Stored entries:
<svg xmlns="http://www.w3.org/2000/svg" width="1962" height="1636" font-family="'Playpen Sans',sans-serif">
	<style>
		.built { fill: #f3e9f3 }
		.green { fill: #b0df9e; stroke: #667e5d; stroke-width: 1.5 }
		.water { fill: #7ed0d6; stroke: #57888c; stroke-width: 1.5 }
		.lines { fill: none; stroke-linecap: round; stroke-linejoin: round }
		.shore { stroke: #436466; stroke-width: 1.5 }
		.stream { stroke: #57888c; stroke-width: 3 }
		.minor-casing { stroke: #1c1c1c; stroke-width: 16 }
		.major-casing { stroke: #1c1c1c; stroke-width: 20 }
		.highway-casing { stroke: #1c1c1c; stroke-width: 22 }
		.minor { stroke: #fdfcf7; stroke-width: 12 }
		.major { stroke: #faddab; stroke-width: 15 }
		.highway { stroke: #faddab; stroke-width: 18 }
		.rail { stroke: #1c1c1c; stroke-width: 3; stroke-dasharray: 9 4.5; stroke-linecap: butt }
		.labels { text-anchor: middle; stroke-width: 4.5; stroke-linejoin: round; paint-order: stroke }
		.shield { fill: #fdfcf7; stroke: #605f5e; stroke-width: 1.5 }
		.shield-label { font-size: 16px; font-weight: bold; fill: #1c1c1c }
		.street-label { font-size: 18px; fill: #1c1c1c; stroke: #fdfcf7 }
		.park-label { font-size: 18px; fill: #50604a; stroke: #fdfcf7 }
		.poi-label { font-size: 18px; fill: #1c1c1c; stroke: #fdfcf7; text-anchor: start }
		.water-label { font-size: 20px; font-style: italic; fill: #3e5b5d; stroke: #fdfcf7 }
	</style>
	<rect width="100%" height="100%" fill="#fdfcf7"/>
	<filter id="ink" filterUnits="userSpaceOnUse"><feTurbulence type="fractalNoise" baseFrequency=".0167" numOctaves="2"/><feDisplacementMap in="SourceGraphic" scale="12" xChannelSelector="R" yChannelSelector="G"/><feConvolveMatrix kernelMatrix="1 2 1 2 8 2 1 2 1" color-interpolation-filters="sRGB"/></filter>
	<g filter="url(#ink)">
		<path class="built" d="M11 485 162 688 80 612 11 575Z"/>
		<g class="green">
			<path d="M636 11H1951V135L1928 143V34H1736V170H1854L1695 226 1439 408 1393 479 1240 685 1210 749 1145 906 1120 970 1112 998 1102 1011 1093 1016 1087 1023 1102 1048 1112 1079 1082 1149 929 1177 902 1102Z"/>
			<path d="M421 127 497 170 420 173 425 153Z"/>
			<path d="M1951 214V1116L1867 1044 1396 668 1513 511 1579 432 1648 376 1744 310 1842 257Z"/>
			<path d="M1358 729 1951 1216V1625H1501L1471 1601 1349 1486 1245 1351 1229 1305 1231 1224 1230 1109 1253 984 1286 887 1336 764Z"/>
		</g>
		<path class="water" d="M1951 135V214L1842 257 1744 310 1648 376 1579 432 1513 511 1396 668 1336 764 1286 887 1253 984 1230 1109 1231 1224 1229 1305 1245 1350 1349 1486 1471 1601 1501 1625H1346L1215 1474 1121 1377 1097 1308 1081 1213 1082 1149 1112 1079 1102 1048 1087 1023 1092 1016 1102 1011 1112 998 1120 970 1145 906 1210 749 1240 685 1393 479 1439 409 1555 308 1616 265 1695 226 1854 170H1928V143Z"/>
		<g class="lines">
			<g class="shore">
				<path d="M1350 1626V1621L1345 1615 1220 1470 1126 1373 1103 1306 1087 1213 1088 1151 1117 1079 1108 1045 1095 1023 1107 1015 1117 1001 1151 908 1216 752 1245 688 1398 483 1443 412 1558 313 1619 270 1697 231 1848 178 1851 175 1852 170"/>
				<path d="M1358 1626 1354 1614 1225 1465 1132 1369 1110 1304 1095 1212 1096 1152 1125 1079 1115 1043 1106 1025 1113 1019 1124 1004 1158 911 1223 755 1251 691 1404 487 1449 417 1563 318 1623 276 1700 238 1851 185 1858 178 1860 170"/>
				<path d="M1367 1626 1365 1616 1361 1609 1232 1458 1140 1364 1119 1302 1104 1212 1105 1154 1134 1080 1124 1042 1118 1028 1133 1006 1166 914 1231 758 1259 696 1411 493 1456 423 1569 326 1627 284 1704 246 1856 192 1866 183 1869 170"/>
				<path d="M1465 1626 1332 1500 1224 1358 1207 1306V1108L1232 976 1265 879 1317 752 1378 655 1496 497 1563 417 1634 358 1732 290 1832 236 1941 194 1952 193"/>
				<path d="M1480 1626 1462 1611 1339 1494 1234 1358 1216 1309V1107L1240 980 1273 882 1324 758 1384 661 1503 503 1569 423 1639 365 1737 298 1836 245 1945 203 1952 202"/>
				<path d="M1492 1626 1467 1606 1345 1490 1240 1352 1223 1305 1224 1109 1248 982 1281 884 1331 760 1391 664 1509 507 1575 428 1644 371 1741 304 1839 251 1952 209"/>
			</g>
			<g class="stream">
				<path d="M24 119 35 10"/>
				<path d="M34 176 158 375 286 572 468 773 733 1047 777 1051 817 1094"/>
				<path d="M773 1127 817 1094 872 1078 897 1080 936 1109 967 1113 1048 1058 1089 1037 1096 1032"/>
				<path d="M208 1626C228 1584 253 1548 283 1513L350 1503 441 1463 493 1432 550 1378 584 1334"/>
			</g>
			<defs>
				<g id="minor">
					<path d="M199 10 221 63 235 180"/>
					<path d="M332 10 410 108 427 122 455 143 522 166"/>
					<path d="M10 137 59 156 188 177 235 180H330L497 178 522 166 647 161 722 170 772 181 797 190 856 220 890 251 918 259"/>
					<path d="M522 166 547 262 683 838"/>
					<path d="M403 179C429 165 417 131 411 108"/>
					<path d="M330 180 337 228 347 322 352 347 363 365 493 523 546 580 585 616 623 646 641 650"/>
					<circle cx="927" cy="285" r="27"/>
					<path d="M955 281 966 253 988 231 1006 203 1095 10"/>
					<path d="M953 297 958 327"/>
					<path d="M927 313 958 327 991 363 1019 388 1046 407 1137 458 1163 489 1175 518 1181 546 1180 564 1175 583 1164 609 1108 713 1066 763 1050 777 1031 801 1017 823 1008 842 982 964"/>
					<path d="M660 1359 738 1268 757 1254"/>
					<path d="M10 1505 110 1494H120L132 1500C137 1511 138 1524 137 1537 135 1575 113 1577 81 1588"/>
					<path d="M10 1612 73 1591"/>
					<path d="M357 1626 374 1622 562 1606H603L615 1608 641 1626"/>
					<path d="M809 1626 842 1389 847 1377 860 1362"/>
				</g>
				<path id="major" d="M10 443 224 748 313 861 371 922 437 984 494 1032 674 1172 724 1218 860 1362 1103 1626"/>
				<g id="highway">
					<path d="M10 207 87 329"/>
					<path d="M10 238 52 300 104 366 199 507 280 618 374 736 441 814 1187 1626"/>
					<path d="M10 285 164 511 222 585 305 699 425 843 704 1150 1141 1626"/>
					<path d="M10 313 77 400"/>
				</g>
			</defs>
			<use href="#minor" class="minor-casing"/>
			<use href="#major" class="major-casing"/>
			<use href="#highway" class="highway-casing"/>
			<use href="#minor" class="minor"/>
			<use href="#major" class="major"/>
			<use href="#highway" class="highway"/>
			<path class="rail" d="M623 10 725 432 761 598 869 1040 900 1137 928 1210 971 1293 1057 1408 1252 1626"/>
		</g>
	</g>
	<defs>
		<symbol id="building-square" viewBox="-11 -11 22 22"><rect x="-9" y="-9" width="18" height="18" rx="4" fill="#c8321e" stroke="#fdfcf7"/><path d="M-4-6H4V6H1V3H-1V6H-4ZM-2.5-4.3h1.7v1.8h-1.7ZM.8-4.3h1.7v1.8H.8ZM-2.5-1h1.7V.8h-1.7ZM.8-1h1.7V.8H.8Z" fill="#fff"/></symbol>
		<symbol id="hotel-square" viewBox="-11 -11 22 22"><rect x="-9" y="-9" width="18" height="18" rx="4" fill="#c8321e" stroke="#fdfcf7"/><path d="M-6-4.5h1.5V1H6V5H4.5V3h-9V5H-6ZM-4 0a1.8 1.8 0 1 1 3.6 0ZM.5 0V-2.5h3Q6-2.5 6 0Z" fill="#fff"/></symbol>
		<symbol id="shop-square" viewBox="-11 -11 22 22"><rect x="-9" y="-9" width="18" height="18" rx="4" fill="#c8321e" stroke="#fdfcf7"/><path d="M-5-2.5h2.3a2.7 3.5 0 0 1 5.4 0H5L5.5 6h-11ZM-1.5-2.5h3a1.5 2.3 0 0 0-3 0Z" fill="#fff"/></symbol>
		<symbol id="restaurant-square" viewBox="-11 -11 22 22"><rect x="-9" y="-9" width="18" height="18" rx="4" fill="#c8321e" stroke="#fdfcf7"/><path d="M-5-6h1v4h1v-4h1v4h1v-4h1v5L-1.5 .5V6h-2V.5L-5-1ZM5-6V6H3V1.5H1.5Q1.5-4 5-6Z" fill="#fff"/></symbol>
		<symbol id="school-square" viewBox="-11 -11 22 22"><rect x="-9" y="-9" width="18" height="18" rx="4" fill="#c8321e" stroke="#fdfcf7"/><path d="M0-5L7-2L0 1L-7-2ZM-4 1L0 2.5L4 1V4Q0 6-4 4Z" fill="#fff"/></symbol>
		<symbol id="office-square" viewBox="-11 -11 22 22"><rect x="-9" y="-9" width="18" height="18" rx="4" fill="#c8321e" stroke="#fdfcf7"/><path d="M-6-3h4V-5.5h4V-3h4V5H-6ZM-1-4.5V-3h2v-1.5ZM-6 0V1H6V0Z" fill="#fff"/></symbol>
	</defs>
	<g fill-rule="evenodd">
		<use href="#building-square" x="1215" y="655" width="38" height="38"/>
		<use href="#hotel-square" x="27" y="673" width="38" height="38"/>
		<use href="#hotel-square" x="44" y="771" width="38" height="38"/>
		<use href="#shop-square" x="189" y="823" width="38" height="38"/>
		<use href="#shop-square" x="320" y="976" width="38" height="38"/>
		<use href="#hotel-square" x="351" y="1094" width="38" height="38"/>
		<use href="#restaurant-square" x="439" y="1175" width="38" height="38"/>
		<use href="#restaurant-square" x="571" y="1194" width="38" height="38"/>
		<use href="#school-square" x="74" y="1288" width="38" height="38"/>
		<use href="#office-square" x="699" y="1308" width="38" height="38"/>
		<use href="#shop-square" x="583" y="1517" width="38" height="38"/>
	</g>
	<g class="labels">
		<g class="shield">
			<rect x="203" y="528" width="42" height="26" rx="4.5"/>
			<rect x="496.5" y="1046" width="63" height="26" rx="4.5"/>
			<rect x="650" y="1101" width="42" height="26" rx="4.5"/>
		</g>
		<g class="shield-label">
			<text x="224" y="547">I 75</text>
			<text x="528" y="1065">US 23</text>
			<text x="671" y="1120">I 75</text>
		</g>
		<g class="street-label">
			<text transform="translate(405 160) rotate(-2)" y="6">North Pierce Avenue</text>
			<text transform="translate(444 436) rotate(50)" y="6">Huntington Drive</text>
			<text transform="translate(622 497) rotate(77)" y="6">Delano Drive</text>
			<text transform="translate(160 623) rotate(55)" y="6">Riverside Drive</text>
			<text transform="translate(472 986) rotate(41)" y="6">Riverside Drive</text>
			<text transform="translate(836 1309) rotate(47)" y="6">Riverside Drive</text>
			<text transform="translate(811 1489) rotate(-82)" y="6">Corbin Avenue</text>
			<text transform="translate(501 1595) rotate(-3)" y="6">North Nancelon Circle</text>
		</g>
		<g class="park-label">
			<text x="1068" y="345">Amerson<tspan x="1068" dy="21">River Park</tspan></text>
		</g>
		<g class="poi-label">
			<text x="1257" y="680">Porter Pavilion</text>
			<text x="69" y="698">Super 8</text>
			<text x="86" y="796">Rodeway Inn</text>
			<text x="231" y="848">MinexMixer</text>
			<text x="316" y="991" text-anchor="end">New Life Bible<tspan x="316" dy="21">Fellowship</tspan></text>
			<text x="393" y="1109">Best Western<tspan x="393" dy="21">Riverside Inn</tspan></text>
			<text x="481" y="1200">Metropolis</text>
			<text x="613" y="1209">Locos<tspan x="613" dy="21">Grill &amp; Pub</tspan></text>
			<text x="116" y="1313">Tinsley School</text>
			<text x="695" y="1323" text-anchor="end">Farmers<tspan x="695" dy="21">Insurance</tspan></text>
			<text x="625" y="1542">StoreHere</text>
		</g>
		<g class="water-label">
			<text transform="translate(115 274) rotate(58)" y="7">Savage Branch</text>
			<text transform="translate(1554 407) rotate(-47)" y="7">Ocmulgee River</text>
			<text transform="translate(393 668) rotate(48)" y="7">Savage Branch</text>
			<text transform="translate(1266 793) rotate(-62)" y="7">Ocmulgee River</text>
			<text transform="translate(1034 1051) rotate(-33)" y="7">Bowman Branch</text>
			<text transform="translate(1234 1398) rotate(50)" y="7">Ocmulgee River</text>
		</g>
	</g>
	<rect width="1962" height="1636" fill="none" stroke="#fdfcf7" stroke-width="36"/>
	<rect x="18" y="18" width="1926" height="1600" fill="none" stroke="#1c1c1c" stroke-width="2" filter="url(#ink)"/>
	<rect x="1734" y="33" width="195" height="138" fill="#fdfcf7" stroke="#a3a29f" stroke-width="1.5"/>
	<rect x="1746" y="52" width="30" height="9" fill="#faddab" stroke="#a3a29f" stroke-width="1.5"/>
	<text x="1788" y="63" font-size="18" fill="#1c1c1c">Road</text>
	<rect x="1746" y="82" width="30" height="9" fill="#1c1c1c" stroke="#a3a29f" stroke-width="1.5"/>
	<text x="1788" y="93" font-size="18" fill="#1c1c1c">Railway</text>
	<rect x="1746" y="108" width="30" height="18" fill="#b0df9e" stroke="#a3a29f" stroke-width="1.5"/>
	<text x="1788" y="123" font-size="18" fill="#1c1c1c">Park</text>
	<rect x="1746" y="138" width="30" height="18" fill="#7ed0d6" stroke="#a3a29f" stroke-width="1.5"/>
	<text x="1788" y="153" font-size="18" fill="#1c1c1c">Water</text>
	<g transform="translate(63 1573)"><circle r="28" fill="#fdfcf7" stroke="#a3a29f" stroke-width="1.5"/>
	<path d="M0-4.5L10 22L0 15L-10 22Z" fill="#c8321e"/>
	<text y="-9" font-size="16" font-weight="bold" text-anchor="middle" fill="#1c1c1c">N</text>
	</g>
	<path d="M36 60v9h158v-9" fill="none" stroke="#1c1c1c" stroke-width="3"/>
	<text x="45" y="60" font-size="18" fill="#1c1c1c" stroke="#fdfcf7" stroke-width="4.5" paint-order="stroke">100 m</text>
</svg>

Try it: Every line above holding the string "lines" should be listed.

Your response:
		.lines { fill: none; stroke-linecap: round; stroke-linejoin: round }
		<g class="lines">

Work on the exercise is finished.